A helpful theological approach might be to read the parable of the sower imaginatively. We don’t know what kind of seed the sower threw about; and it doesn’t matter. It’s the growth and the flowering and the fruitfulness which matter most. The type of fruit grown might not be your thing or mine; but if it’s fruit, then we need to rejoice at the harvest. We shouldn’t recognise spiritual return only in the terms set by previous generations. If we did that, we might be blind to the new things that are happening.

In society more broadly isn’t there a place for the type of greater creative freedom encouraged by, for example, Sir Ken Robinson. Maybe our returns seem small in part because we’re looking for the wrong things. What would the right ones be for you, for us, and for society at large?
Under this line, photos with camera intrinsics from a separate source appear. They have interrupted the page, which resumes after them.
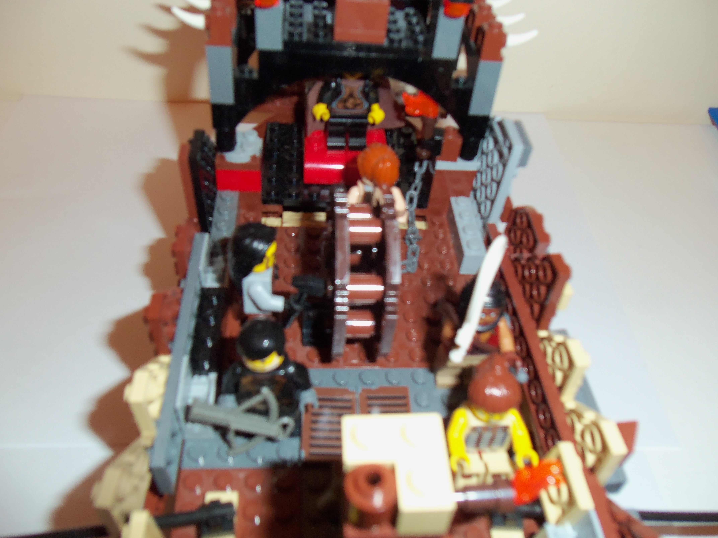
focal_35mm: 29
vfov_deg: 48.2
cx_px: 359
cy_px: 269
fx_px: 602
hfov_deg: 61.7
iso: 100
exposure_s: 1/30
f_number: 3.4
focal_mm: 5.2
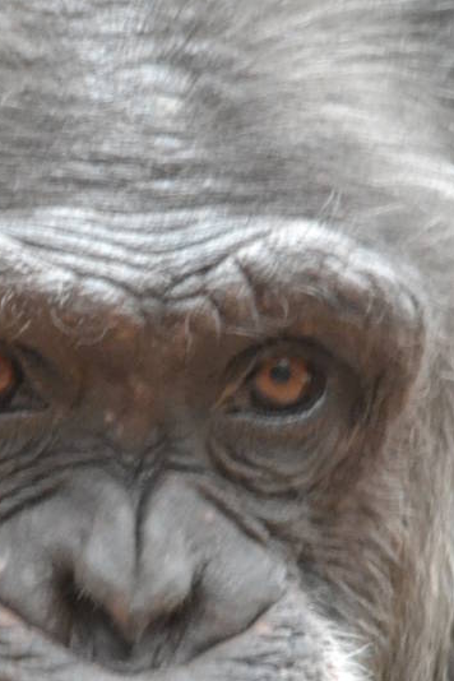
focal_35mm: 1709
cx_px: 80
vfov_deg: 1.2
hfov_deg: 0.8
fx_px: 32326
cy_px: 520
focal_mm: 380
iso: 3200
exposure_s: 1/40
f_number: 6.3
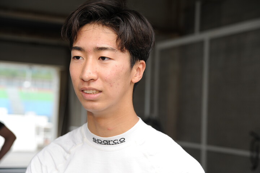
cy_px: 86
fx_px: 506
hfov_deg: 28.8
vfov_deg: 19.5
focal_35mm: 70
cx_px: 130
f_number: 4.8
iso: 200
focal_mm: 70
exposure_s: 1/90
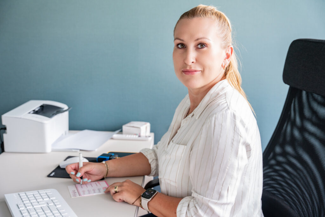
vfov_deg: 29.2
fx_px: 416
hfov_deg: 42.7
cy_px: 108
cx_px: 162
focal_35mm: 46
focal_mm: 46.1
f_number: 3.5
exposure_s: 1/250
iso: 1250
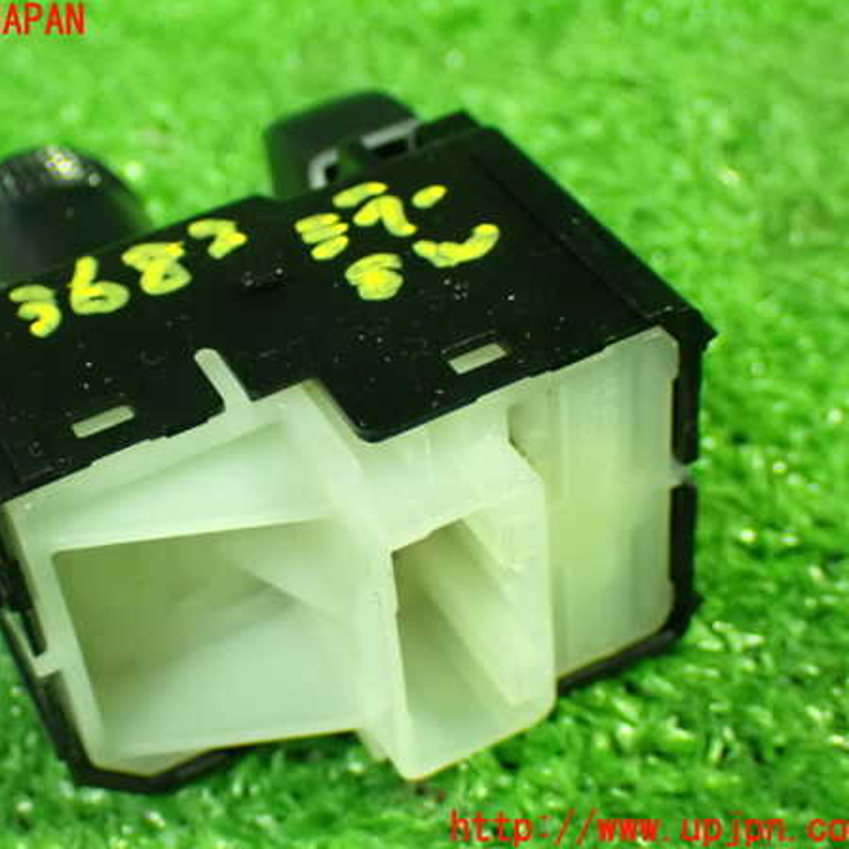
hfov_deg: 26.8
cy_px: 425
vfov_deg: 26.9
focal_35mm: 64
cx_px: 310
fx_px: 1776
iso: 1600
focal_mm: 9.65
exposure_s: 1/25
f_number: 3.3
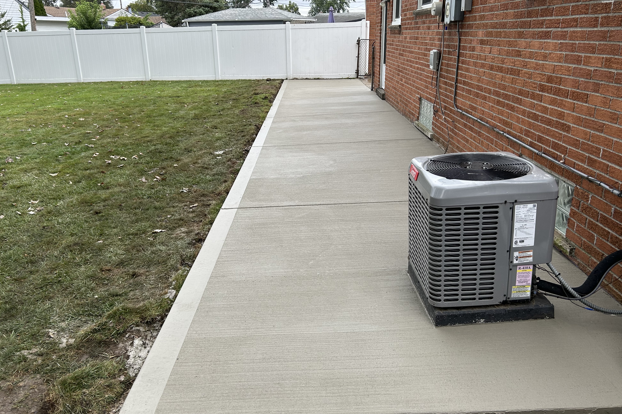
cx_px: 312
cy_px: 185
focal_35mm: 28
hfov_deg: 65.5
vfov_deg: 46.3
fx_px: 484
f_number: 1.5
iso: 50
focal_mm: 5.7
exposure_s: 1/365
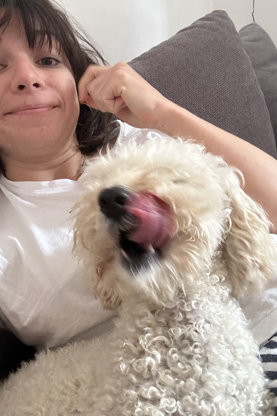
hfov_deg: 41.1
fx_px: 369
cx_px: 151
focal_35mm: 32
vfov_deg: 58.7
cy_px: 208
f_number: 1.9
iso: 400
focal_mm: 2.69
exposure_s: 1/30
How might thinking along the lines of return help us to invest better in young people across a number of fronts?

Conclusion

If we trust in a God of new things we automatically challenge ourselves to be a people on the lookout for novelty, willing to embrace it and committed to help grow those things which lie beyond our direct experience. We will also need to call these new things to account for their truth and vitality: we are not saying that anything goes.

But a theological perspective on investing in young people surely suggests that some things need to go – the old, outdated and worn out ones, even if their familiarity makes them comfortable – to allow the new things of God’s present action in the world to emerge.

Those in the know, Jesus says, put new wine in new wineskins.